Ransomware is a type of malware that holds some resource of a victim ransom. The most common form of ransomware encrypts files on the victim system and then ask the user to pay money in order to restore the files to their original state (cryptoviral extortion). Ransomware are classified as trojans in the family of malware. A novel method to detect and prevent the functionality of ransomware is examined in the paper “Connection-Monitor and Connection-Breaker” [1] by Mohammad Mehdi Ahmadian. First let’s take a look at how certain encrypting systems work.

Private key encryption/Symmetric key encryption/Single key Encryption   : Private key encryption is a method of encryption in which the participating parties are privy to the secret key. This is why it is called symmetric key encryption since both the encrypting party and the decrypting party have the same key. If the key is hard coded(since the encryption process requires it), it can be easily extracted by reverse engineers.This is  a major design flaw and hence is not used by malware writers.
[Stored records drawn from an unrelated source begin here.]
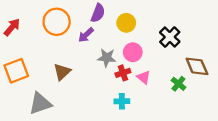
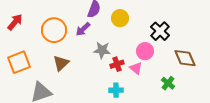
orange circle: (57, 22) -> (54, 30), moved
pink circle: (133, 52) -> (145, 51), moved
green cross: (178, 84) -> (168, 83), moved

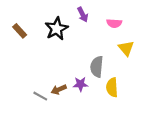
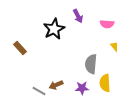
brown rectangle: (20, 31) -> (20, 48), moved
purple star: (80, 84) -> (82, 88), moved

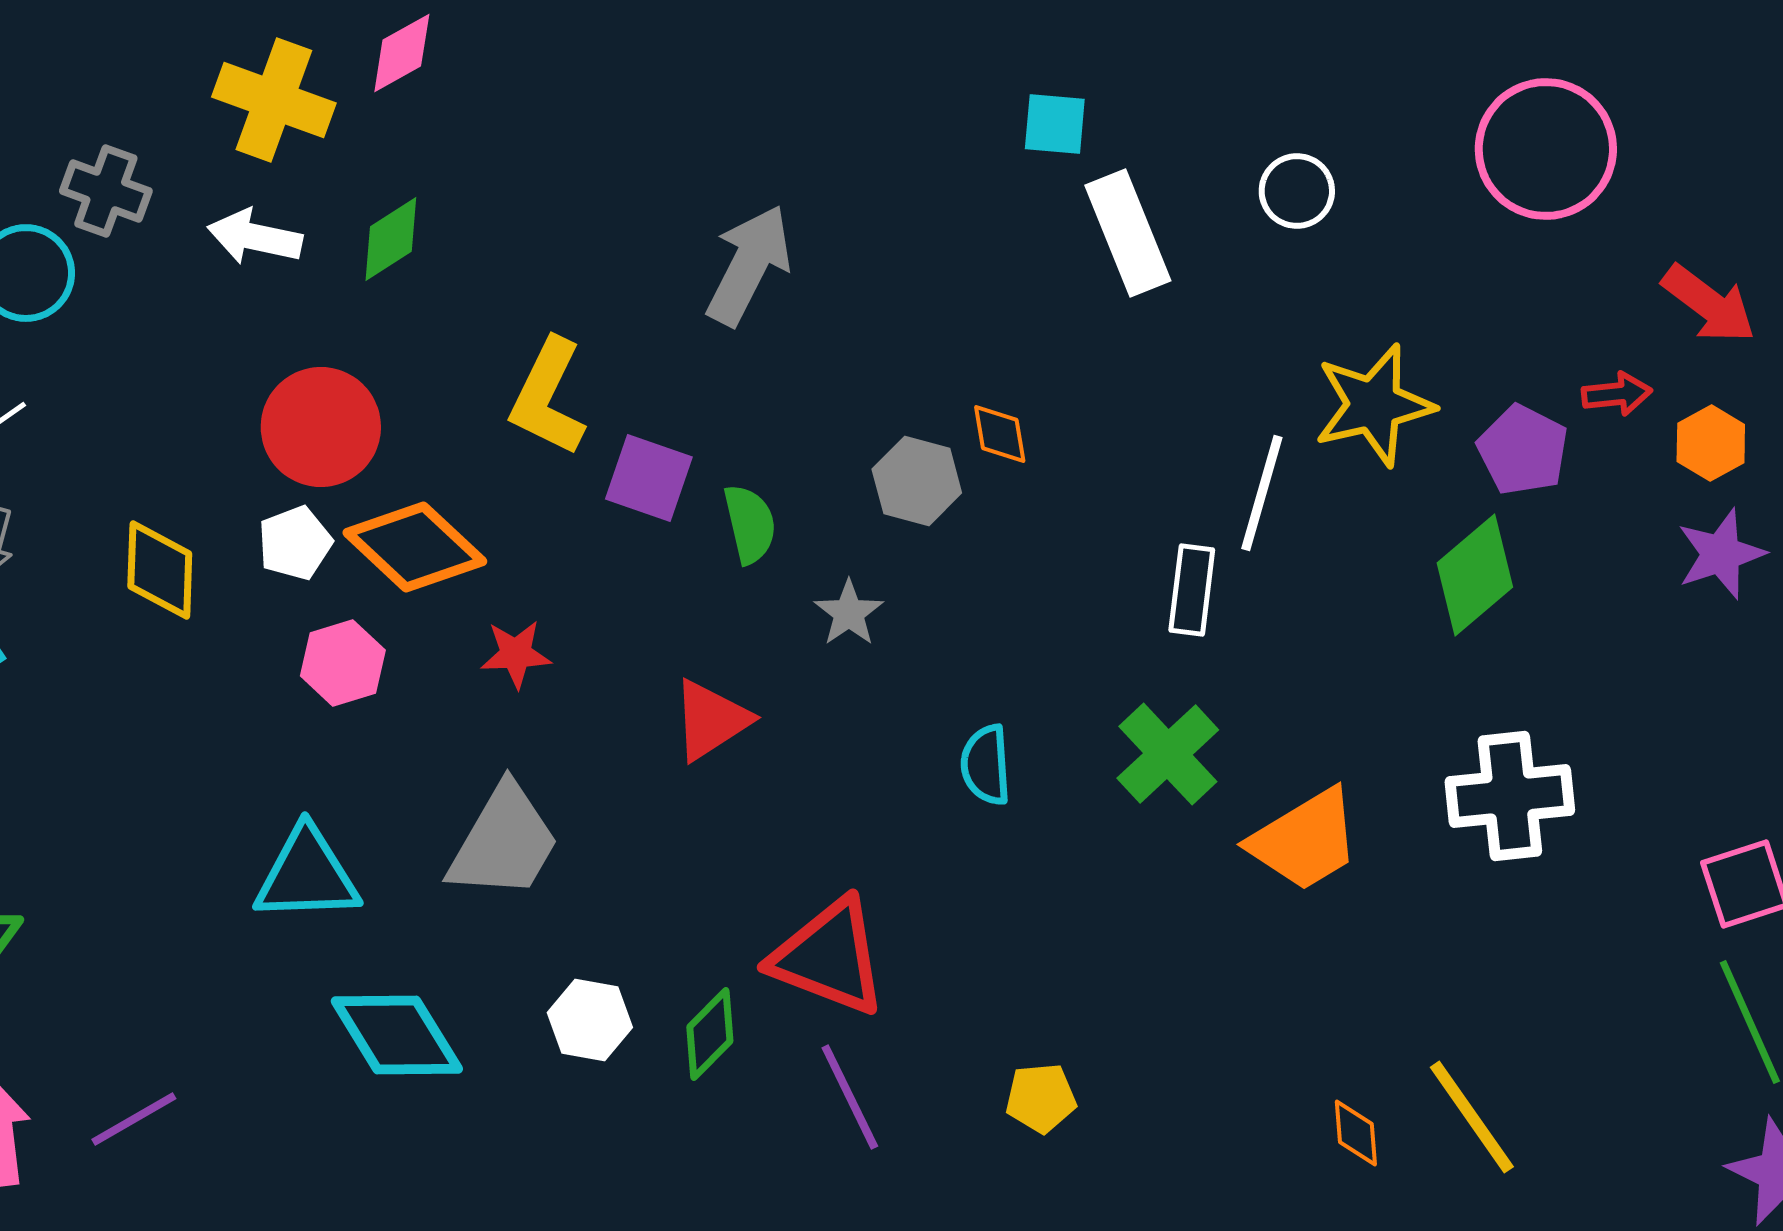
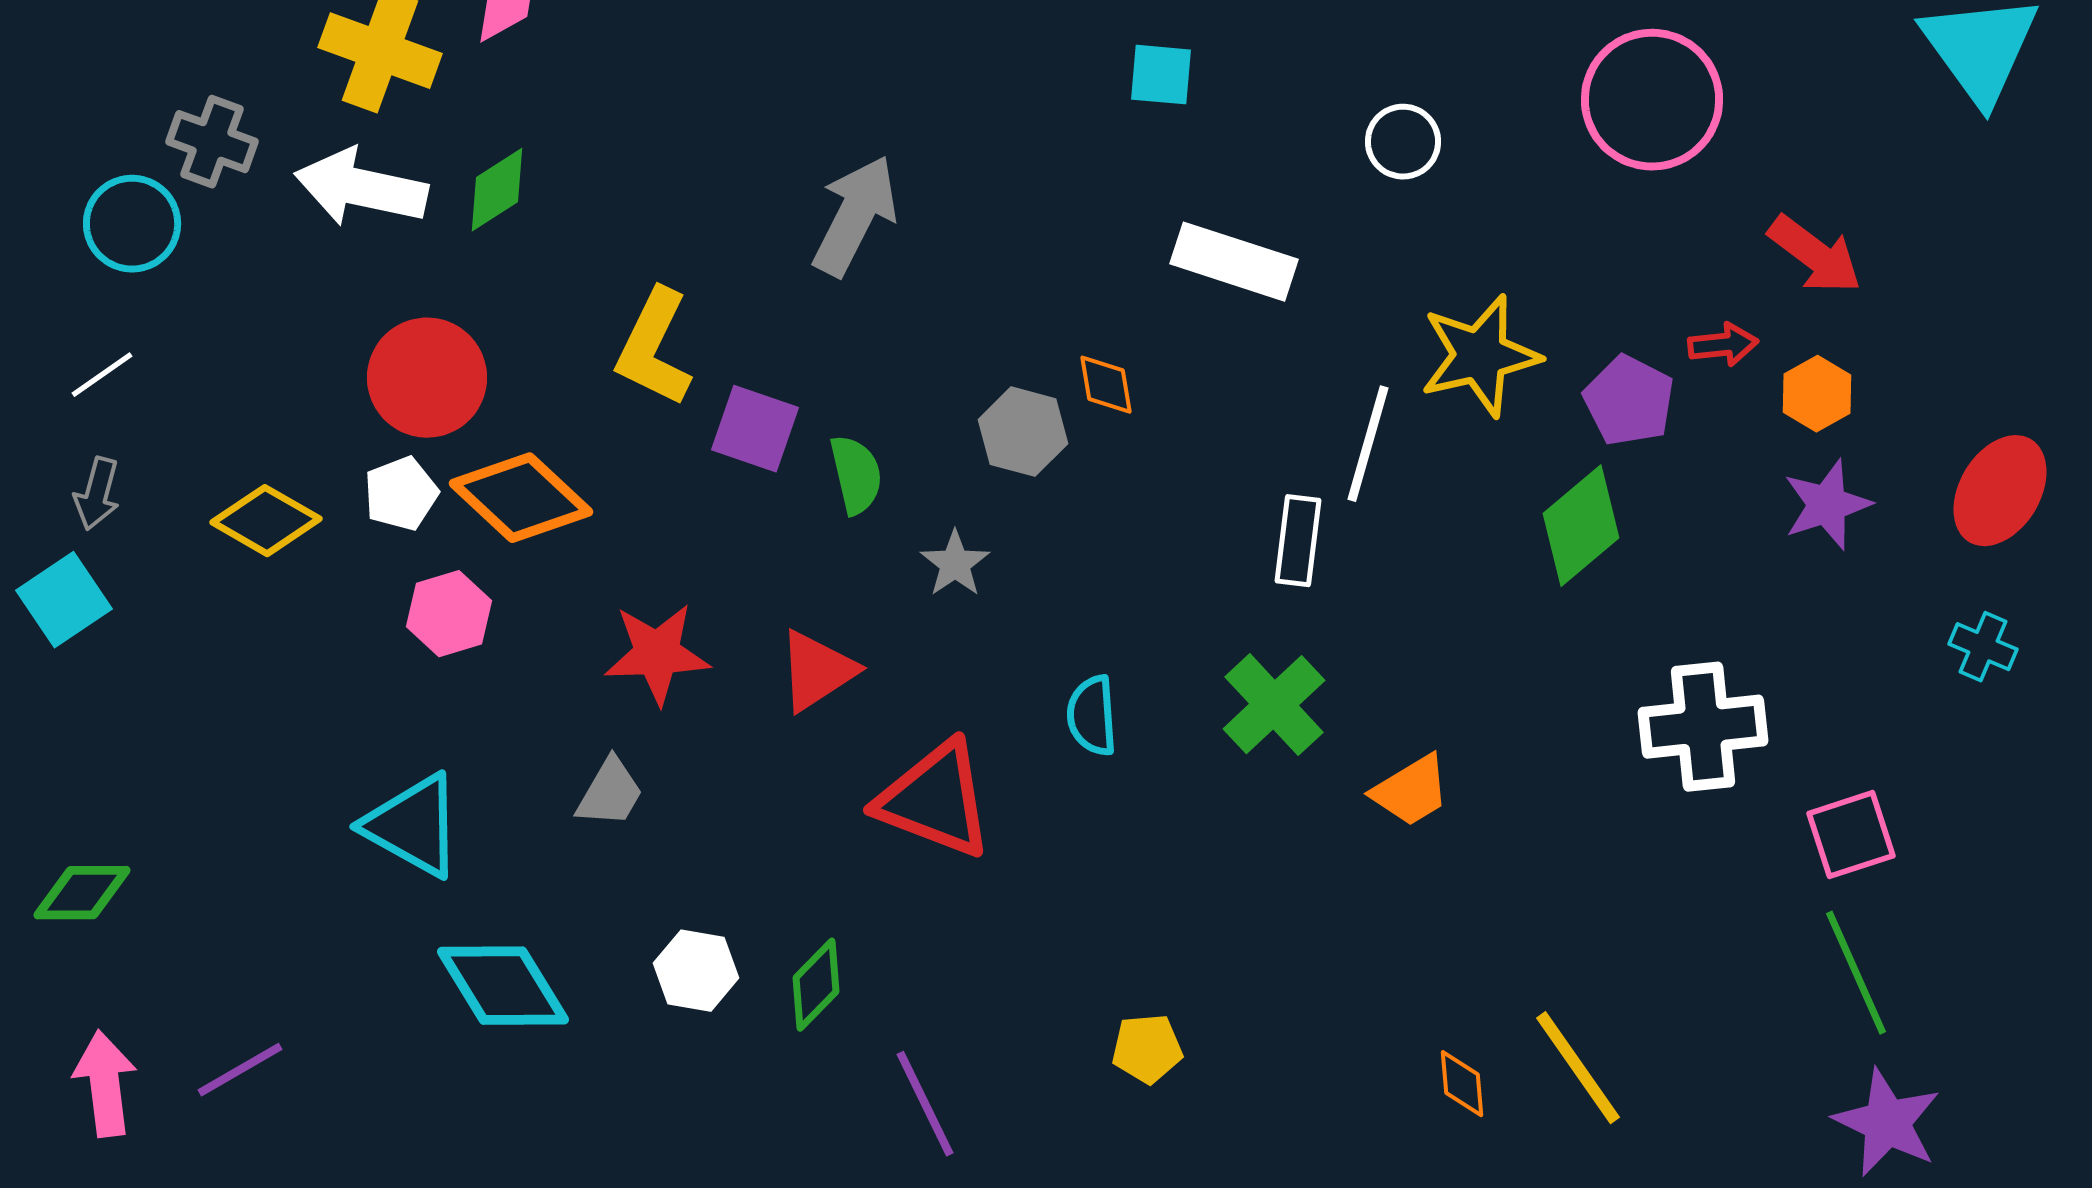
white rectangle: (1128, 233) -> (1234, 262), moved, turned -50
white arrow: (255, 237) -> (361, 188), size x1.4
yellow diamond: (160, 570) -> (266, 521), turned -62
red star: (516, 654) -> (657, 654), moved, size x1.5
white cross: (1510, 796) -> (1703, 727), moved
orange trapezoid: (1305, 840) -> (1411, 791), size x0.7
gray trapezoid: (504, 842) -> (610, 793), size x0.6
cyan triangle: (307, 875) -> (413, 826), turned 31
red triangle: (829, 957) -> (935, 800), moved
purple line: (850, 1097) -> (925, 1104), moved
Public Key Encryption/Asymmetric Key Encryption/Multiple Key Encryption : Public Key encryption is a method in which the key is actually  a pair of two keys. One is called the public key and is distributed and the other key (which forms a mathematical pair) is held only by the decrypting party and is used to decrypt the cipher. Hence the malware coder needs to hard code only the encryption key and can hold the private key as ransome. The only problem with this is that asymmetric encryption is more expensive, since one key value pair will not suffice if multiple victims are to be held at ransom successfully.

Hybrid Encryption: The randomly generated symmetric key is used to encrypt the data and is then encrypted using a public key. Hence once the ransom is paid, the encrypted symmetric key is sent to the malware writer who then uses the asymmetric private key to decrypt the randomly generated symmetric key and return it to the victim. Hence this is how most ransomware work.

Hence when the encryption process is about to begin, the malware contacts the Command & Control servers to receive its public key and this is where the authors of [1] come in. The command and control servers that the malware contacts cannot be hard coded directly since it would then be a simple matter of blacklisting/ taking down these hard coded servers. This is where malware coders come in with Domain Generation Algorithms (DGA). DGAs are basically algorithms that randomly generate domain names one/ some of which might contain the active command and control servers. Since the domain names are usually a random string of characters and no original benign domain uses such random domain names. The mechanism developed by the authors is to monitor DNS requests and study the domain that is requested. It then becomes a problem of finding out whether the domain name is a valid human readable string or gibberish which is a huge indicator that the domain is one with which communication should not happen in any case. How the authors deal with the above problem is to use Markov chains to calculate the probability of the character string being human readable. To normalize the above value the authors use the length of the string. Now ransomware that depend on a connection to the command and control servers fail and hence the function of the encrypting ransomware has been thwarted.